それぞれの胸の中に、県大会という舞台で待ち受けるであろう、強敵たちの「影」が、より鮮明な形で刻み込まれたからだ。
「…よし!」
沈黙を破ったのは、やはり部長だった。
「相手が強えってんなら、それ以上に俺たちが強くなりゃいいだけの話だ! あかねちゃん、今日の分析ご苦労さん! 静寂、お前も、今日の映像で何か掴めたか?」
「…はい。
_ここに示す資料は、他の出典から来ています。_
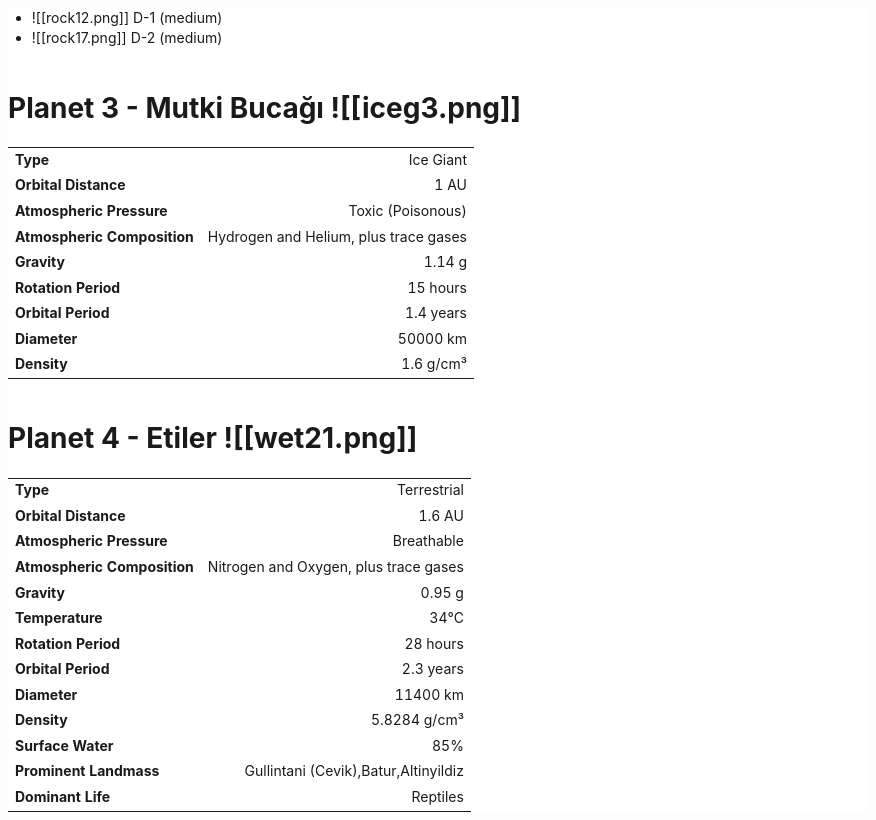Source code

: 

- ![[rock12.png]] D-1 (medium)
- ![[rock17.png]] D-2 (medium)


# Planet 3 - Mutki Bucağı ![[iceg3.png]]
|                             |                           |
| --------------------------- | -------------------------:|
| **Type**                    |             Ice Giant |
| **Orbital Distance**        |   1 AU |
| **Atmospheric Pressure**    |       Toxic (Poisonous) |
| **Atmospheric Composition** |      Hydrogen and Helium, plus trace gases |
| **Gravity**                 |        1.14 g |
| **Rotation Period**         |  15 hours |
| **Orbital Period** | 1.4 years |
| **Diameter**                |      50000 km | 
| **Density**                 |    1.6 g/cm³ |





# Planet 4 - Etiler ![[wet21.png]]
|                             |                           |
| --------------------------- | -------------------------:|
| **Type**                    |             Terrestrial |
| **Orbital Distance**        |   1.6 AU |
| **Atmospheric Pressure**    |       Breathable |
| **Atmospheric Composition** |      Nitrogen and Oxygen, plus trace gases |
| **Gravity**                 |        0.95 g |
| **Temperature**             |    34°C |
| **Rotation Period**         |  28 hours |
| **Orbital Period** | 2.3 years |
| **Diameter**                |      11400 km | 
| **Density**                 |    5.8284 g/cm³ |
| **Surface Water**           |           85% | 
| **Prominent Landmass**      |         Gullintani (Cevik),Batur,Altinyildiz | 
| **Dominant Life**           |         Reptiles |
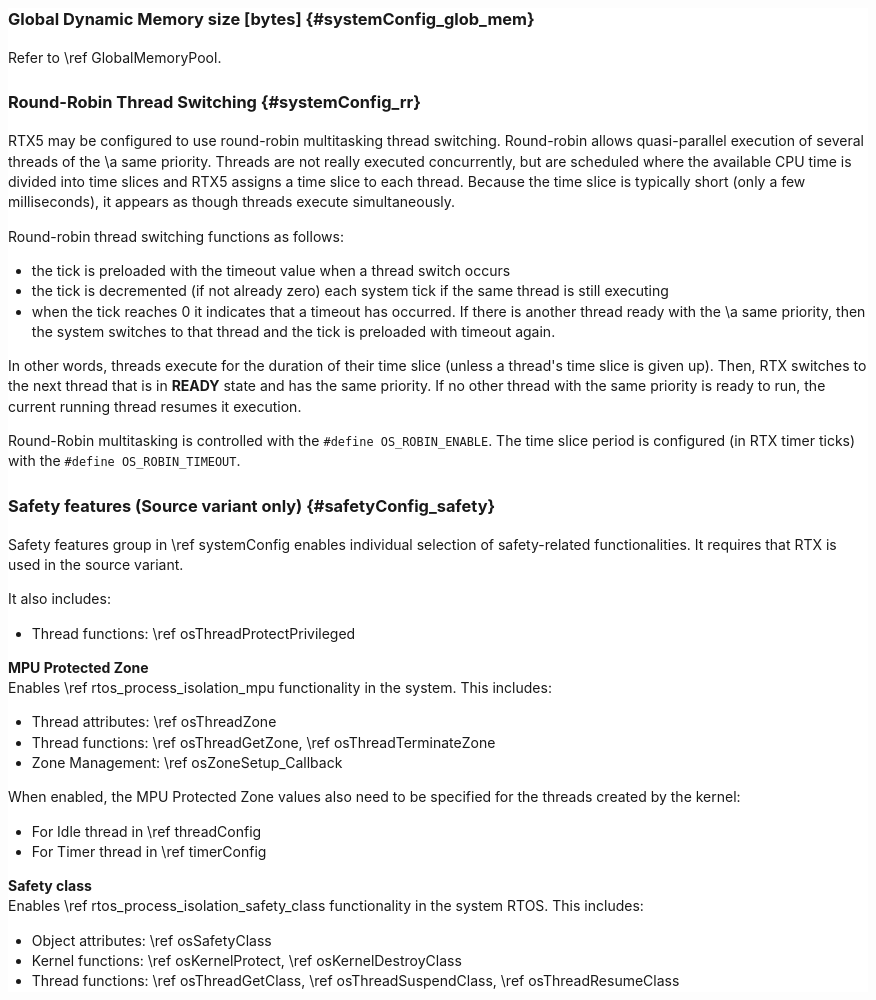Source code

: ### Global Dynamic Memory size [bytes] {#systemConfig_glob_mem}
Refer to \ref GlobalMemoryPool.

### Round-Robin Thread Switching {#systemConfig_rr}

RTX5 may be configured to use round-robin multitasking thread switching. Round-robin allows quasi-parallel execution of
several threads of the \a same priority. Threads are not really executed concurrently, but are scheduled where the available
CPU time is divided into time slices and RTX5 assigns a time slice to each thread. Because the time slice is typically short
(only a few milliseconds), it appears as though threads execute simultaneously.

Round-robin thread switching functions as follows:
- the tick is preloaded with the timeout value when a thread switch occurs
- the tick is decremented (if not already zero) each system tick if the same thread is still executing
- when the tick reaches 0 it indicates that a timeout has occurred. If there is another thread ready with the \a same
  priority, then the system switches to that thread and the tick is preloaded with timeout again.

In other words, threads execute for the duration of their time slice (unless a thread's time slice is given up). Then, RTX
switches to the next thread that is in **READY** state and has the same priority. If no other thread with the same priority is
ready to run, the current running thread resumes it execution.

Round-Robin multitasking is controlled with the `#define OS_ROBIN_ENABLE`. The time slice period is configured (in RTX
timer ticks) with the `#define OS_ROBIN_TIMEOUT`.

### Safety features (Source variant only) {#safetyConfig_safety}

Safety features group in \ref systemConfig enables individual selection of safety-related functionalities.
It requires that RTX is used in the source variant.

It also includes:
- Thread functions: \ref osThreadProtectPrivileged

**MPU Protected Zone**<br/>
Enables \ref rtos_process_isolation_mpu functionality in the system. This includes:
- Thread attributes: \ref osThreadZone
- Thread functions: \ref osThreadGetZone, \ref osThreadTerminateZone
- Zone Management: \ref osZoneSetup_Callback

When enabled, the MPU Protected Zone values also need to be specified for the threads created by the kernel:
- For Idle thread in \ref threadConfig
- For Timer thread in \ref timerConfig

**Safety class**<br/>
Enables \ref rtos_process_isolation_safety_class functionality in the system RTOS. This includes:
- Object attributes: \ref osSafetyClass
- Kernel functions: \ref osKernelProtect, \ref osKernelDestroyClass
- Thread functions: \ref osThreadGetClass, \ref osThreadSuspendClass, \ref osThreadResumeClass
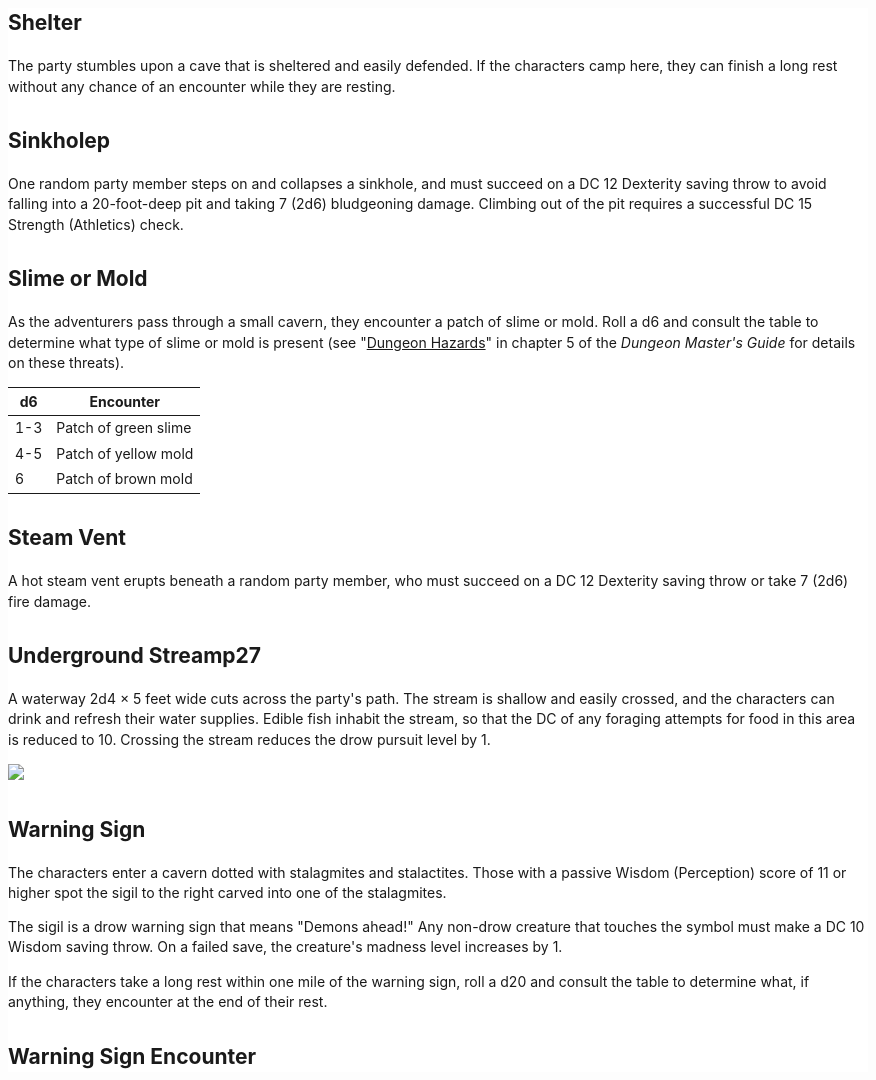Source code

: ## Shelter
The party stumbles upon a cave that is sheltered and easily defended. If the characters camp here, they can finish a long rest without any chance of an encounter while they are resting.

## Sinkholep
One random party member steps on and collapses a sinkhole, and must succeed on a DC 12 Dexterity saving throw to avoid falling into a 20-foot-deep pit and taking 7 (2d6) bludgeoning damage. Climbing out of the pit requires a successful DC 15 Strength (Athletics) check.

## Slime or Mold
As the adventurers pass through a small cavern, they encounter a patch of slime or mold. Roll a d6 and consult the table to determine what type of slime or mold is present (see "[Dungeon Hazards](https://5e.tools/book.html#DMG,5,dungeon%20hazards,0)" in chapter 5 of the _Dungeon Master's Guide_ for details on these threats).

| d6  | Encounter            |
|-----|----------------------|
| 1-3 | Patch of green slime |
| 4-5 | Patch of yellow mold |
| 6   | Patch of brown mold  |

## Steam Vent

A hot steam vent erupts beneath a random party member, who must succeed on a DC 12 Dexterity saving throw or take 7 (2d6) fire damage.

## Underground Streamp27

A waterway 2d4 × 5 feet wide cuts across the party's path. The stream is shallow and easily crossed, and the characters can drink and refresh their water supplies. Edible fish inhabit the stream, so that the DC of any foraging attempts for food in this area is reduced to 10. Crossing the stream reduces the drow pursuit level by 1.

[![](https://5e.tools/img/adventure/OotA/011-02-04.webp)](https://5e.tools/img/adventure/OotA/011-02-04.webp)
## Warning Sign
The characters enter a cavern dotted with stalagmites and stalactites. Those with a passive Wisdom (Perception) score of 11 or higher spot the sigil to the right carved into one of the stalagmites.

The sigil is a drow warning sign that means "Demons ahead!" Any non-drow creature that touches the symbol must make a DC 10 Wisdom saving throw. On a failed save, the creature's madness level increases by 1.

If the characters take a long rest within one mile of the warning sign, roll a d20 and consult the table to determine what, if anything, they encounter at the end of their rest.

## Warning Sign Encounter
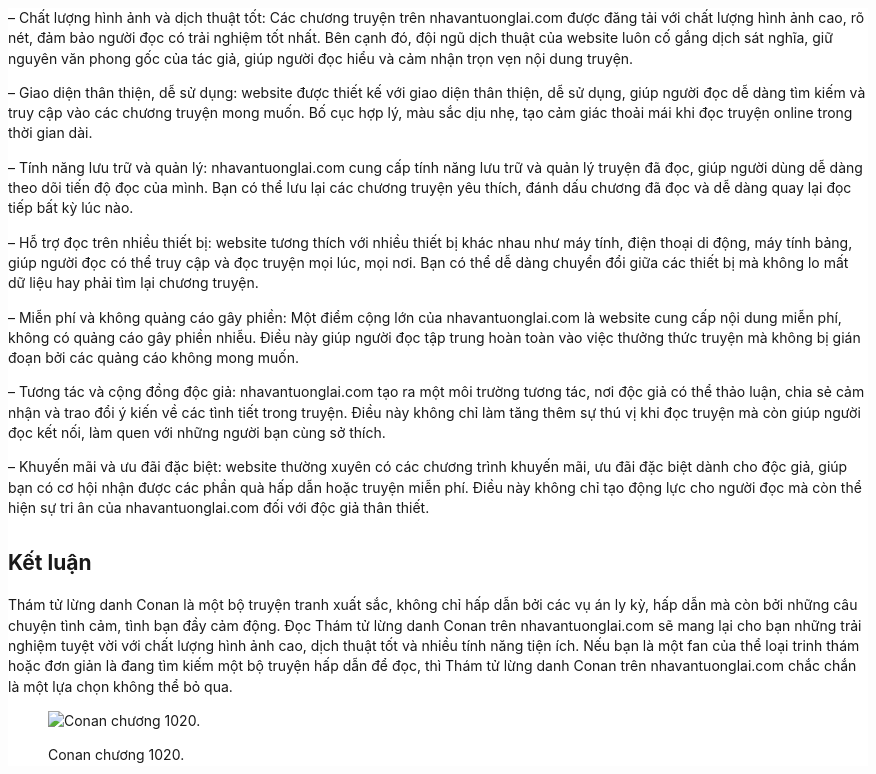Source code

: – Chất lượng hình ảnh và dịch thuật tốt: Các chương truyện trên nhavantuonglai.com được đăng tải với chất lượng hình ảnh cao, rõ nét, đảm bảo người đọc có trải nghiệm tốt nhất. Bên cạnh đó, đội ngũ dịch thuật của website luôn cố gắng dịch sát nghĩa, giữ nguyên văn phong gốc của tác giả, giúp người đọc hiểu và cảm nhận trọn vẹn nội dung truyện.

– Giao diện thân thiện, dễ sử dụng: website được thiết kế với giao diện thân thiện, dễ sử dụng, giúp người đọc dễ dàng tìm kiếm và truy cập vào các chương truyện mong muốn. Bố cục hợp lý, màu sắc dịu nhẹ, tạo cảm giác thoải mái khi đọc truyện online trong thời gian dài.

– Tính năng lưu trữ và quản lý: nhavantuonglai.com cung cấp tính năng lưu trữ và quản lý truyện đã đọc, giúp người dùng dễ dàng theo dõi tiến độ đọc của mình. Bạn có thể lưu lại các chương truyện yêu thích, đánh dấu chương đã đọc và dễ dàng quay lại đọc tiếp bất kỳ lúc nào.

– Hỗ trợ đọc trên nhiều thiết bị: website tương thích với nhiều thiết bị khác nhau như máy tính, điện thoại di động, máy tính bảng, giúp người đọc có thể truy cập và đọc truyện mọi lúc, mọi nơi. Bạn có thể dễ dàng chuyển đổi giữa các thiết bị mà không lo mất dữ liệu hay phải tìm lại chương truyện.

– Miễn phí và không quảng cáo gây phiền: Một điểm cộng lớn của nhavantuonglai.com là website cung cấp nội dung miễn phí, không có quảng cáo gây phiền nhiễu. Điều này giúp người đọc tập trung hoàn toàn vào việc thưởng thức truyện mà không bị gián đoạn bởi các quảng cáo không mong muốn.

– Tương tác và cộng đồng độc giả: nhavantuonglai.com tạo ra một môi trường tương tác, nơi độc giả có thể thảo luận, chia sẻ cảm nhận và trao đổi ý kiến về các tình tiết trong truyện. Điều này không chỉ làm tăng thêm sự thú vị khi đọc truyện mà còn giúp người đọc kết nối, làm quen với những người bạn cùng sở thích.

– Khuyến mãi và ưu đãi đặc biệt: website thường xuyên có các chương trình khuyến mãi, ưu đãi đặc biệt dành cho độc giả, giúp bạn có cơ hội nhận được các phần quà hấp dẫn hoặc truyện miễn phí. Điều này không chỉ tạo động lực cho người đọc mà còn thể hiện sự tri ân của nhavantuonglai.com đối với độc giả thân thiết.

## Kết luận

Thám tử lừng danh Conan là một bộ truyện tranh xuất sắc, không chỉ hấp dẫn bởi các vụ án ly kỳ, hấp dẫn mà còn bởi những câu chuyện tình cảm, tình bạn đầy cảm động. Đọc Thám tử lừng danh Conan trên nhavantuonglai.com sẽ mang lại cho bạn những trải nghiệm tuyệt vời với chất lượng hình ảnh cao, dịch thuật tốt và nhiều tính năng tiện ích. Nếu bạn là một fan của thể loại trinh thám hoặc đơn giản là đang tìm kiếm một bộ truyện hấp dẫn để đọc, thì Thám tử lừng danh Conan trên nhavantuonglai.com chắc chắn là một lựa chọn không thể bỏ qua.

<figure><img src="https://data.nhavantuonglai.com/image/illustrations/cover-nhavantuonglai-com-0320.jpg" alt="Conan chương 1020." title="Conan chương 1020." height=100% width=100%><figcaption><p>Conan chương 1020.</p></figcaption></figure>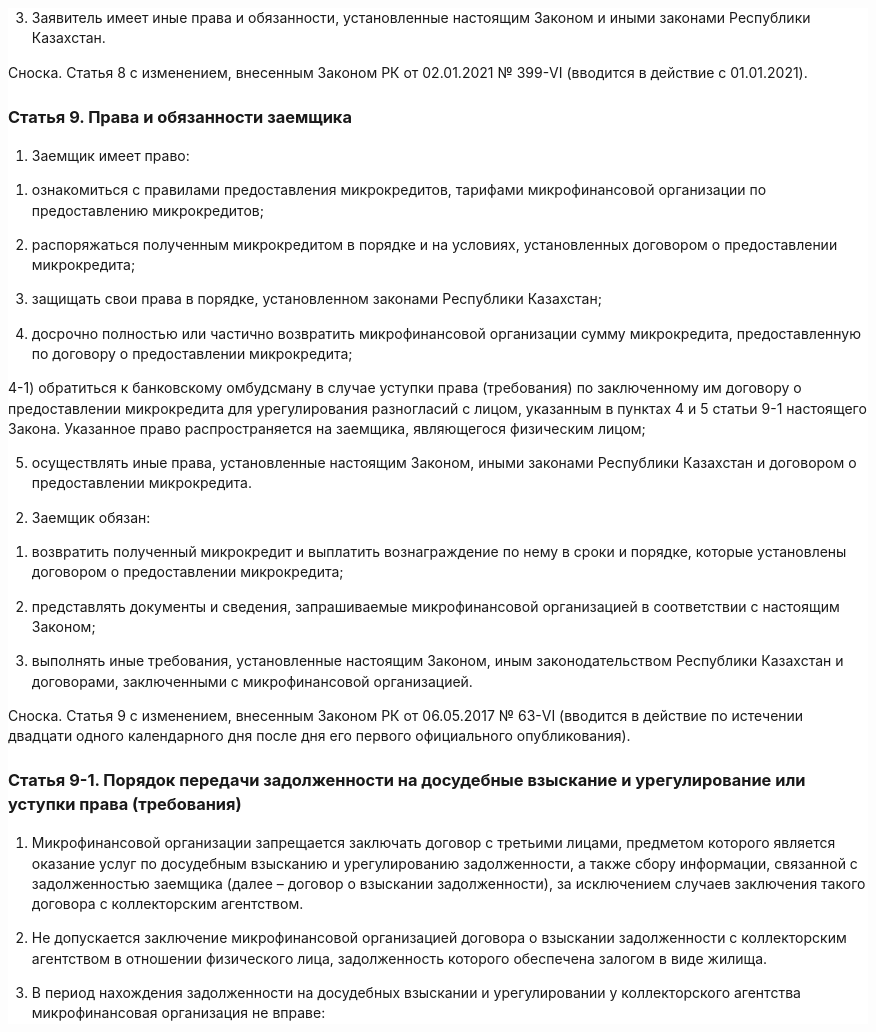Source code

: 3. Заявитель имеет иные права и обязанности, установленные настоящим Законом и иными законами Республики Казахстан.

Сноска. Статья 8 с изменением, внесенным Законом РК от 02.01.2021 № 399-VI (вводится в действие с 01.01.2021).

### Статья 9. Права и обязанности заемщика

1. Заемщик имеет право:

1) ознакомиться с правилами предоставления микрокредитов, тарифами микрофинансовой организации по предоставлению микрокредитов;

2) распоряжаться полученным микрокредитом в порядке и на условиях, установленных договором о предоставлении микрокредита;

3) защищать свои права в порядке, установленном законами Республики Казахстан;

4) досрочно полностью или частично возвратить микрофинансовой организации сумму микрокредита, предоставленную по договору о предоставлении микрокредита;

4-1) обратиться к банковскому омбудсману в случае уступки права (требования) по заключенному им договору о предоставлении микрокредита для урегулирования разногласий с лицом, указанным в пунктах 4 и 5 статьи 9-1 настоящего Закона. Указанное право распространяется на заемщика, являющегося физическим лицом;

5) осуществлять иные права, установленные настоящим Законом, иными законами Республики Казахстан и договором о предоставлении микрокредита.

2. Заемщик обязан:

1) возвратить полученный микрокредит и выплатить вознаграждение по нему в сроки и порядке, которые установлены договором о предоставлении микрокредита;

2) представлять документы и сведения, запрашиваемые микрофинансовой организацией в соответствии с настоящим Законом;

3) выполнять иные требования, установленные настоящим Законом, иным законодательством Республики Казахстан и договорами, заключенными с микрофинансовой организацией.

Сноска. Статья 9 с изменением, внесенным Законом РК от 06.05.2017 № 63-VI (вводится в действие по истечении двадцати одного календарного дня после дня его первого официального опубликования).

### Статья 9-1. Порядок передачи задолженности на досудебные  взыскание и урегулирование или уступки права  (требования)

1. Микрофинансовой организации запрещается заключать договор с третьими лицами, предметом которого является оказание услуг по досудебным взысканию и урегулированию задолженности, а также сбору информации, связанной с задолженностью заемщика (далее – договор о взыскании задолженности), за исключением случаев заключения такого договора с коллекторским агентством.

2. Не допускается заключение микрофинансовой организацией договора о взыскании задолженности с коллекторским агентством в отношении физического лица, задолженность которого обеспечена залогом в виде жилища.

3. В период нахождения задолженности на досудебных взыскании и урегулировании у коллекторского агентства микрофинансовая организация не вправе:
いくつかの有効な戦術パターンと、警戒すべきポイントを抽出できました」
私はそう答える。
「いい目だ、静寂」
部長は、満足そうに頷いた。
「県大会まで、あとわずかだ。残りの時間、やれるだけのことは全部やるぞ。そして必ず、全国への切符を掴み取る!」
彼の力強い言葉が、小さな部室に響き渡る。
私は、静かに頷き、クリアファイルに収められたライバルたちの情報へと、再び視線を落とした。
県大会。それは、私の「異端」が試される、最初の大きな関門。
そして、その先に見えるかもしれない「全国」という舞台。
私の戦いは、まだ始まったばかりだ。